IF either of them buy it.

My brain is fried, but at least I know more about CRISPR than I did before. I guess one way to look at this is that I would have watched the documentary for free anyway. Now I’m doing it for money.

It will be like walking against the wind to write enough in the upcoming days, weeks, months, years to provide a base income for myself. That part really sucks. Especially since many of the clients I was writing crazy amounts of stuff for left due to a change in management with the agency I’m writing for. Right now I’m in the process of rebuilding a client base, which takes time.

Tonight I’m going to try to work on the novel. I’ve been sketching out so many scenes towards the end that now my inkblots are bleeding backward through the story and hopefully will meet somplace in the middle. Future edits will probably remove a lot of things and be integral to another book I have been thinking about in the life of this same character.

I dunno. Sometimes I wonder if I haven’t cooled off with this story and some days when I sit down to write I just can’t help but think I’m over it. Then there are days I get fired up again and wish that was all I had to do.

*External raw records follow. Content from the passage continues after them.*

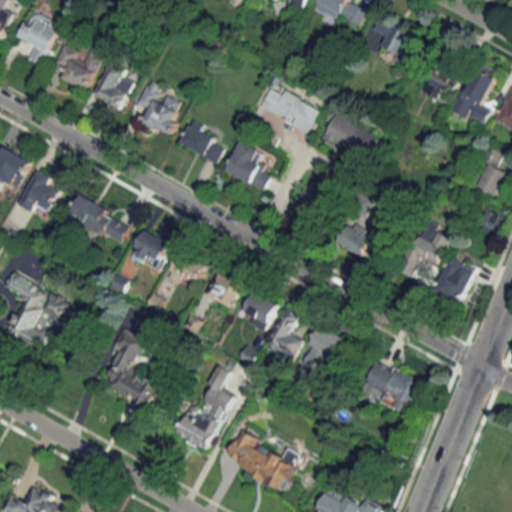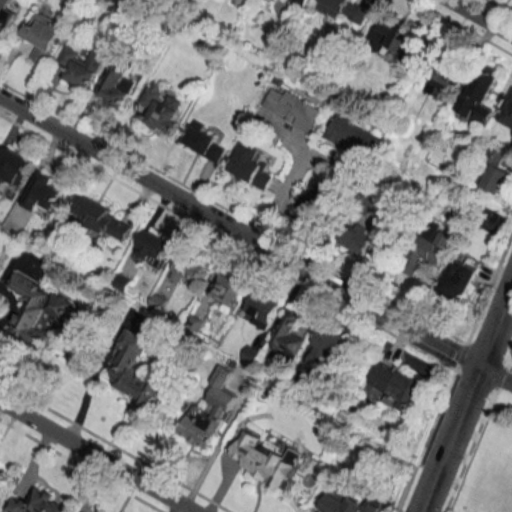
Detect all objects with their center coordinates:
building: (300, 2)
building: (345, 10)
building: (6, 17)
road: (479, 18)
building: (396, 35)
building: (42, 37)
building: (79, 66)
building: (443, 84)
building: (117, 85)
building: (479, 95)
building: (160, 107)
building: (292, 108)
building: (506, 111)
building: (352, 136)
building: (204, 142)
building: (251, 166)
building: (12, 167)
building: (496, 178)
building: (42, 192)
road: (280, 202)
building: (314, 204)
building: (103, 219)
building: (359, 239)
road: (254, 246)
building: (429, 248)
building: (154, 249)
building: (191, 267)
building: (458, 278)
building: (227, 288)
building: (38, 310)
building: (262, 311)
building: (289, 335)
building: (329, 350)
building: (135, 372)
building: (398, 385)
road: (465, 399)
building: (209, 414)
road: (95, 457)
building: (265, 459)
building: (2, 473)
building: (36, 502)
building: (345, 502)
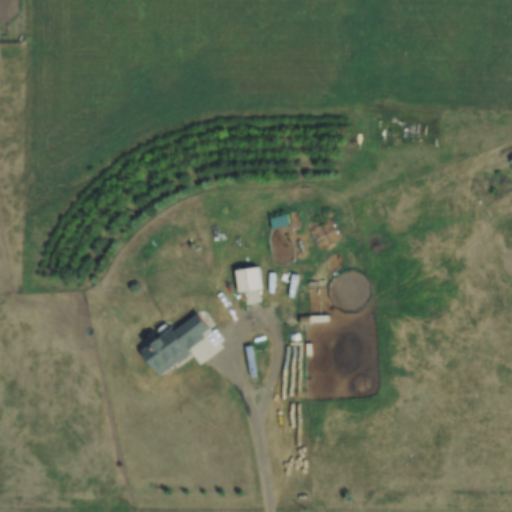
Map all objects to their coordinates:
building: (280, 222)
building: (283, 247)
building: (249, 283)
building: (177, 344)
road: (257, 428)
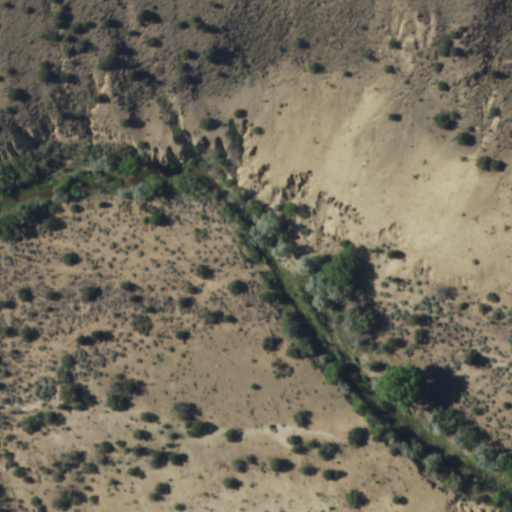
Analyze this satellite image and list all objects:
river: (263, 251)
road: (8, 501)
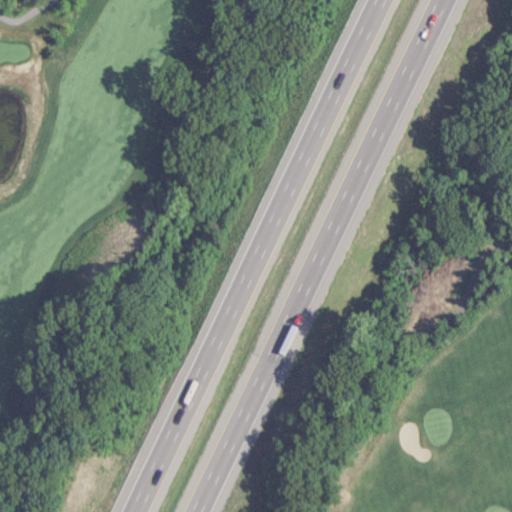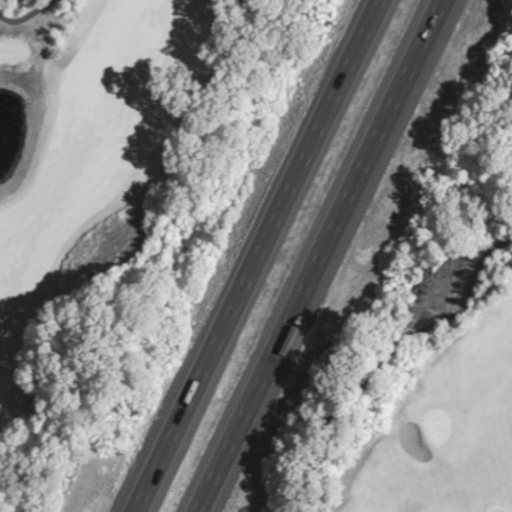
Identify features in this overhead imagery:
road: (32, 11)
road: (6, 18)
road: (249, 256)
park: (256, 256)
road: (314, 256)
road: (381, 358)
park: (436, 424)
park: (496, 508)
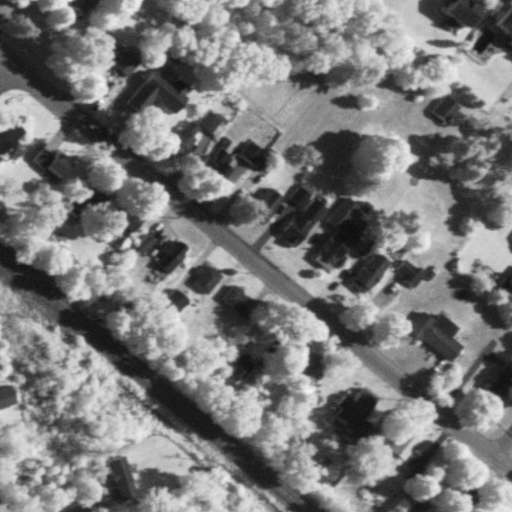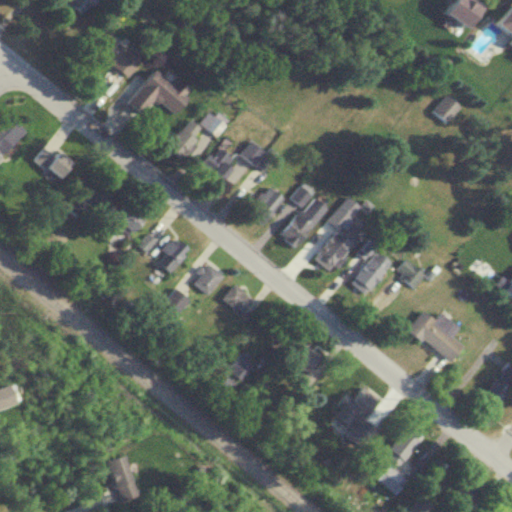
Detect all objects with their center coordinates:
building: (75, 4)
building: (454, 13)
building: (504, 19)
road: (11, 37)
building: (112, 53)
road: (6, 57)
road: (6, 68)
building: (155, 92)
building: (441, 108)
building: (208, 124)
building: (7, 131)
building: (179, 140)
building: (253, 155)
building: (48, 161)
building: (212, 165)
building: (260, 204)
building: (297, 215)
building: (122, 218)
building: (335, 233)
building: (168, 254)
road: (262, 265)
building: (365, 271)
building: (203, 278)
building: (506, 289)
building: (233, 299)
building: (431, 333)
building: (303, 358)
building: (237, 363)
railway: (153, 385)
building: (494, 386)
building: (4, 395)
building: (356, 403)
building: (401, 441)
road: (502, 442)
building: (118, 477)
building: (382, 481)
building: (469, 493)
road: (82, 503)
building: (417, 505)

Today fell a little flat, and for some weird reason, I took an hour and a half nap this evening. I just closed my eyes and and couldn’t stay awake. Maybe a lot of the recent stress is finally releasing. Maybe I’m finally letting go of some things and now they are only memories instead of recent wounds. I feel like a house that has been packed up for a big move. It’s the same house, but the rooms are all empty, filled with only possibilities, but there is still a lot of work ahead to put everything back in them that is needed.

Every day brings new challenges, and life comes at you like a mime from hell. I just wish it wouldn’t do that walkin’ against the wind shit. I hate that.

Some changes

Over the last year, my efforts to do my travelblog have been hard and other than the writing and some of the feedback I get, not especially rewarding.  I’m thinking of leaving the webhosting service that I currently use, which gets no love on Google, and just keeping my URL and writing here on my wordpress.com service.

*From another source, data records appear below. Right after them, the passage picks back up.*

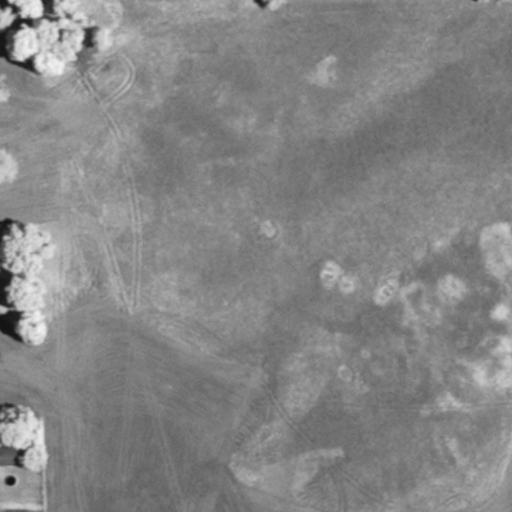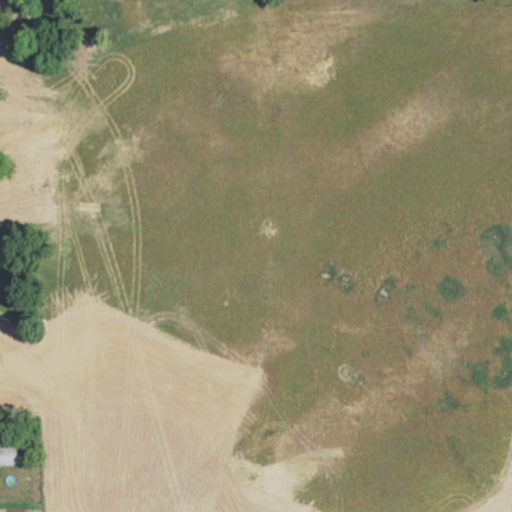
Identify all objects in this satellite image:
building: (6, 117)
building: (6, 455)
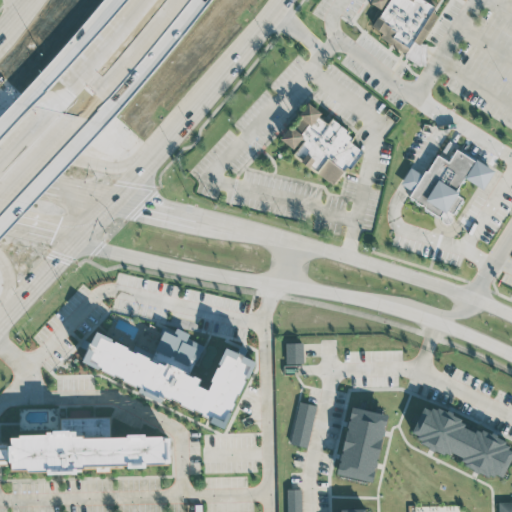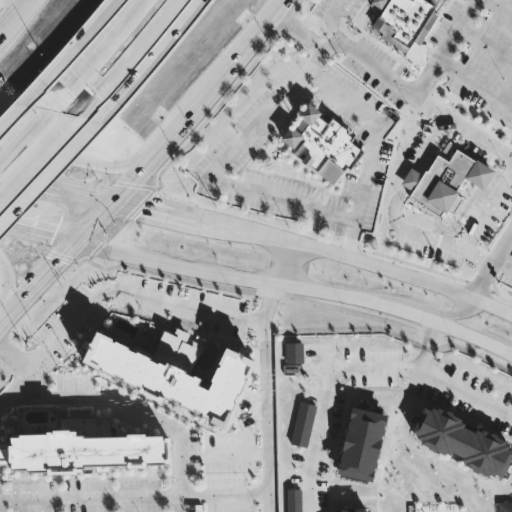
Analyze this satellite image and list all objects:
road: (23, 3)
road: (505, 4)
road: (23, 12)
building: (400, 20)
building: (405, 25)
road: (6, 31)
road: (99, 40)
road: (331, 44)
road: (484, 44)
road: (444, 47)
road: (133, 55)
road: (475, 79)
road: (405, 87)
road: (32, 115)
road: (431, 140)
road: (237, 143)
building: (320, 144)
road: (369, 147)
road: (120, 150)
road: (44, 158)
road: (146, 158)
road: (33, 169)
road: (410, 176)
building: (444, 182)
road: (93, 183)
traffic signals: (121, 190)
road: (159, 201)
road: (486, 208)
road: (244, 226)
road: (37, 231)
road: (425, 237)
traffic signals: (75, 241)
road: (281, 261)
road: (491, 263)
road: (503, 263)
road: (403, 272)
road: (237, 277)
road: (11, 281)
road: (130, 292)
road: (455, 310)
road: (3, 313)
road: (418, 313)
road: (430, 333)
road: (473, 336)
building: (293, 352)
road: (422, 358)
road: (357, 367)
building: (173, 372)
road: (32, 373)
building: (172, 377)
road: (265, 397)
road: (131, 404)
building: (302, 423)
building: (461, 440)
building: (462, 441)
building: (361, 443)
building: (82, 448)
building: (82, 451)
road: (138, 494)
building: (293, 500)
building: (504, 506)
building: (505, 506)
building: (353, 510)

Keeping a dedicated site that gets no hits for $200+ per year is not worth the effort.  Not when there are free services.  I mean, hey, they don’t monetize, but neither does my site. Also, my independent site messes up photos, makes everything too big, and isn’t very user friendly.

So, fuck it.

If anyone has suggestions or reasons why I shouldn’t just move everything to a free site, please feel free to let me know.  The blog has been the most frustrating part of this whole process.  Not the writing.  Just the service.  I am not a fan.

Impostor Syndrome and Taxes

One of the biggest hurdles to overcome is when you tell people you are a writer.  In many ways, you wind up needing to convince yourself as much as you do someone else that this is what you do.  Do I support myself entirely with writing?  No.  Is the stuff that I write 100% creative fiction?  No.  But I am also an author.  (Of one completed book.  Which I published myself.  When it comes to impostorship, that is some shaky ground sometimes).

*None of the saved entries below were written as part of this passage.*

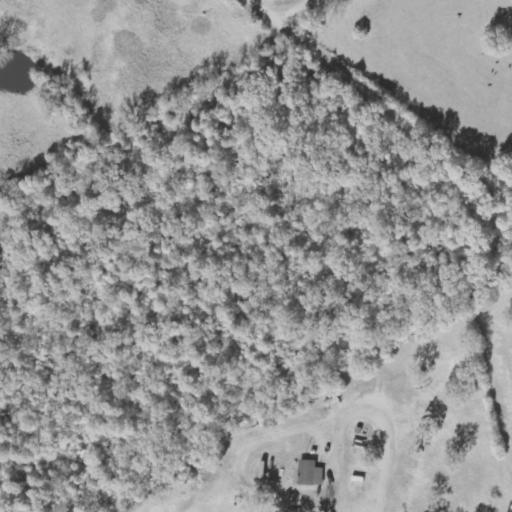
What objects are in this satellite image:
road: (366, 110)
building: (312, 474)
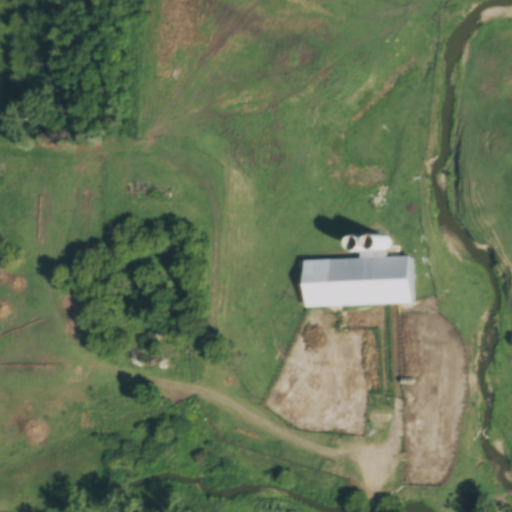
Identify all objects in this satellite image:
building: (359, 282)
road: (283, 426)
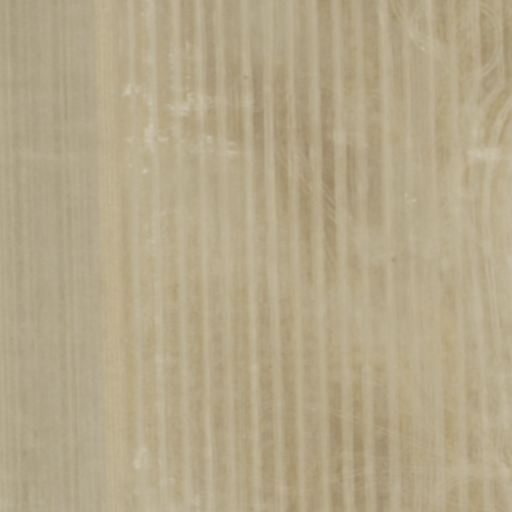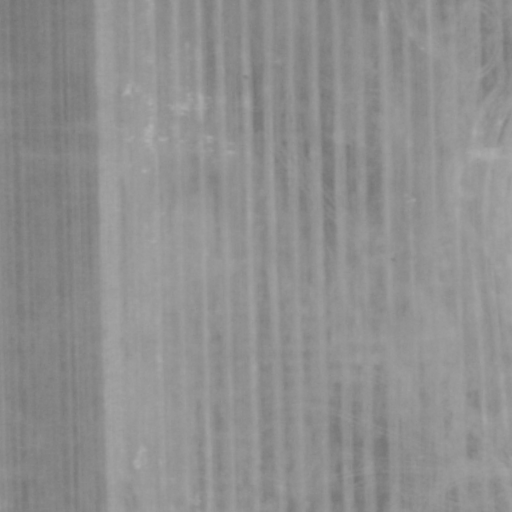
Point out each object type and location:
crop: (255, 256)
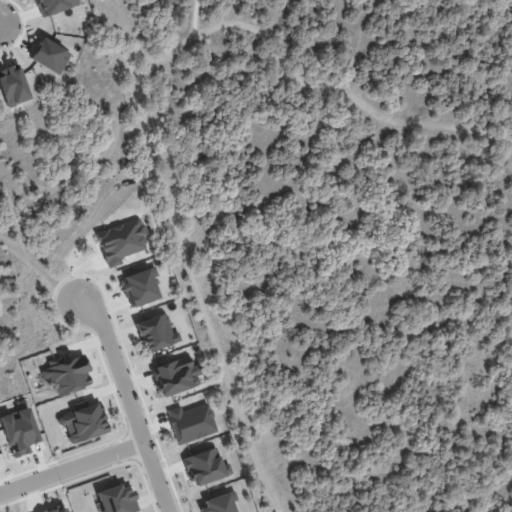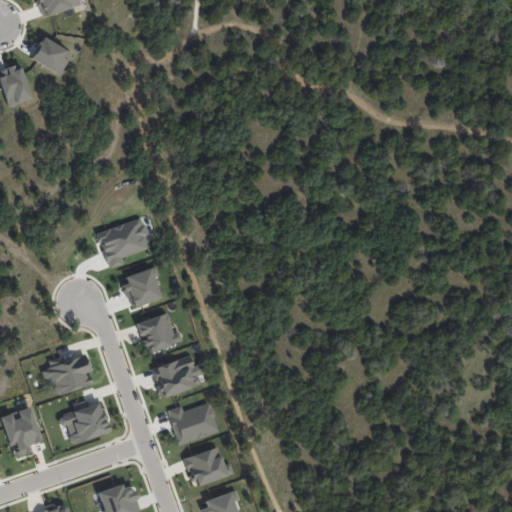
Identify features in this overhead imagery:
building: (54, 5)
road: (121, 21)
road: (195, 22)
road: (356, 48)
building: (49, 55)
road: (128, 71)
building: (12, 85)
park: (330, 233)
building: (121, 241)
building: (141, 286)
building: (155, 332)
building: (66, 374)
road: (128, 405)
building: (82, 422)
building: (190, 422)
building: (18, 431)
road: (71, 466)
building: (204, 466)
building: (116, 499)
building: (217, 503)
building: (55, 509)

I write a travel blog and I have had some recent success in travel writing, which has been outstanding.  I have been featured in a university newspaper about these efforts, which in some ways almost makes impostor syndrome worse.  How am I of all people worthy of a newspaper article?

I have been writing blogs for probably around 12 years. Maybe longer.  One of my first forays into blogging was when I won $10 for Fantasy Magazine’s “Blog for a Beer” post. That was back when the new Millennium was still in its single digits.  I had been a published writer before that (and since) with short stories.  My first being in 1996, with my university’s fiction magazine, “The Crucible.”  What an odd experience that was. Cheese and refreshments with a “publication party” of about six people.  The parties got a little bit better during the next couple years, and the next time they accepted a story, I won Best in Fiction.

I can hardly read that story now.  Boy was it rough.

Over the years, I have published short stories, newspaper articles, articles for online magazines, and one novel. Very few of those have earned me much of a paycheck. I have also written so much copy for companies over the years that I can’t even remember how much there has been. Everything from fake reviews for products on Amazon to travel guides for places I have never visited. I was also an editor for my university’s Academic Catalog for about three years.  That was actually a lot of fun, but that wasn’t writing, that was just part of the day job where I got to fiddle with words.

So, last night, I was doing taxes and I had a neat reminder of my clout as a writer.  I got to add my sales for my second job of writing content for company websites as income.  I always used to hear that if you can pay bills or a large chunk of your rent with writing, then you are a writer.

So, I guess it’s official!

Weird that it took that to knock out my impostor syndrome. Hahaha!